Before the 2026 elections, voters have consistently rated affordability as a top concern, and that is especially true for younger voters with regard to housing.

Booker Lightman, 30, a software engineer in Highlands Ranch, Colorado, who identifies politically as a libertarian Republican, said the shortage of housing has been a leading problem in his state.

Lightman just closed on a home last month, and while he and his wife, Alice, were able to manage the cost, he said that the lack of construction is pushing people out of Colorado. “There’s just not enough housing supply,” he said.

Shay Hata, a real estate agent in the Chicago and Denver areas, said she handles about 100 to 150 transactions a year. But she sees the potential for a lot more. “We have a lack of inventory to the point where most properties, particularly in the suburbs, are getting between five and 20 offers,” she said, describing what she sees in the Chicago area.

New construction could help more people afford homes because in some cases, buyers qualify for discounted mortgage rates from the builders’ preferred lenders, Hata said. She called the current situation “very discouraging for buyers because they’re getting priced out of the market.”

But pending construction has fallen under Trump. Permits to build single-family homes have plunged 9.4% over the past 12 months in October, the most recent month available, to an annual rate of 876,000, according to the U.S. Census Bureau.

Trump’s other ideas to help people buy houses

Trump has not always been against increasing housing supply.

During the 2024 campaignTrump’s team said he would create tax breaks for homebuyers, trim regulations on construction, open up federal land for housing developments and make monthly payments more manageable by cutting mortgage rates. Advisers also claimed that housing stock would open up because of Trump’s push for mass deportations of people who were in the United States illegally.

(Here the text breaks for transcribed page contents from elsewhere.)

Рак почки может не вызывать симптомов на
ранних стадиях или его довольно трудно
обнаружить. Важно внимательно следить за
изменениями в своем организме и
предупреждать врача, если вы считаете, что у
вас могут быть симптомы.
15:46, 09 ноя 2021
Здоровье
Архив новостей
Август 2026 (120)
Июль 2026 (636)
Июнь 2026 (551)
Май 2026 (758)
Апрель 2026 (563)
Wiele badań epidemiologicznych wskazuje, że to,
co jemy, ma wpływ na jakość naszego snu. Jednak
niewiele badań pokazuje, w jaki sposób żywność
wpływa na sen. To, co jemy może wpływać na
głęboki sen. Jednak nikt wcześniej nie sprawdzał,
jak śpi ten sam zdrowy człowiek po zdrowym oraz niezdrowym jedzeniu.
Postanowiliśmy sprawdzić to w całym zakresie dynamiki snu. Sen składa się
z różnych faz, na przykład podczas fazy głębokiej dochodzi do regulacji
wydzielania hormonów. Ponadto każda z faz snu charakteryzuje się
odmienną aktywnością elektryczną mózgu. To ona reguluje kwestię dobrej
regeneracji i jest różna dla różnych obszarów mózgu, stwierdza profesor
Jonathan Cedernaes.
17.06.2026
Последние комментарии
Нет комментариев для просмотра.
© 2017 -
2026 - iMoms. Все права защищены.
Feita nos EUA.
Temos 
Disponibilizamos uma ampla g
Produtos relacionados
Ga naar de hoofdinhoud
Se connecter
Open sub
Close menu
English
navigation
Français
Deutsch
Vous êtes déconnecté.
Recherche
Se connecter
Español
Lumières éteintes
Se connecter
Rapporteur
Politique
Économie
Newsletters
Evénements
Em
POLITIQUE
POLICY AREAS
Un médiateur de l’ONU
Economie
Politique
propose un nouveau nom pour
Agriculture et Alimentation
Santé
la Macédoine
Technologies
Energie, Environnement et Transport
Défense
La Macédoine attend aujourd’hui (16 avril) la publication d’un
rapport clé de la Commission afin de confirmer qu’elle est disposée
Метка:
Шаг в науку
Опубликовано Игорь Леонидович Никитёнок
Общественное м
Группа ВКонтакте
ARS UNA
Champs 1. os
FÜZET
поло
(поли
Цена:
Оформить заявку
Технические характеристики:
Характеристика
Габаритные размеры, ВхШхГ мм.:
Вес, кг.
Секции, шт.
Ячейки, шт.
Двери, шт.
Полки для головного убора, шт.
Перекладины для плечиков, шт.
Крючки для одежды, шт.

As recently as October, Trump urged builders to ramp up construction. “They’re sitting on 2 Million empty lots, A RECORD. I’m asking Fannie Mae and Freddie Mac to get Big Homebuilders going and, by so doing, help restore the American Dream!” Trump posted on social media, referring to the government-backed lenders.

But more recently, he has been unequivocal on not wanting to pursue policies that would boost supply and lower prices.

In office, Trump has so far focused his housing policy on lobbying the Federal Reserve to cut its benchmark interest rates. He believes that would make mortgages more affordable, although critics say it could spur higher inflation. Trump announced that the two mortgage companies, which are under government conservatorship, would buy at least $200 billion in home loan securities in a bid to reduce rates.

Trump also wants Congress to ban large financial institutions from buying homes. But he has rejected suggestions for expanding rules to let buyers use 401(k) retirement accounts for down payments, telling reporters that he did not want people to take their money out of the stock market because it was doing so well.

There are signs that lawmakers in both parties see the benefits of taking steps to add houses before this year’s elections. There are efforts in the Senate and House to jump-start construction through the use of incentives to change zoning restrictions, among other policies.

One of the underlying challenges on affordability is that home prices have been generally rising faster than incomes for several years.

This makes it harder to save for down payments or upgrade to a nicer home. It also means that the places where people live increasingly double as their key financial asset, one that leaves many families looking moneyed on paper even if they are struggling with monthly bills.

There is another risk for Trump. If the economy grows this year, as he has promised, that could push up demand for houses — as well as their prices — making the affordability problem more pronounced, said Edward Pinto, a senior fellow at the American Enterprise Institute, a center-right think tank.

Pinto said construction of single-family homes would have to rise by 50% to 100% during the next three years for average home price gains to be flat — a sign, he said, that Trump’s fears about falling home prices were probably unwarranted.

“It’s very hard to crater home prices,” Pinto said.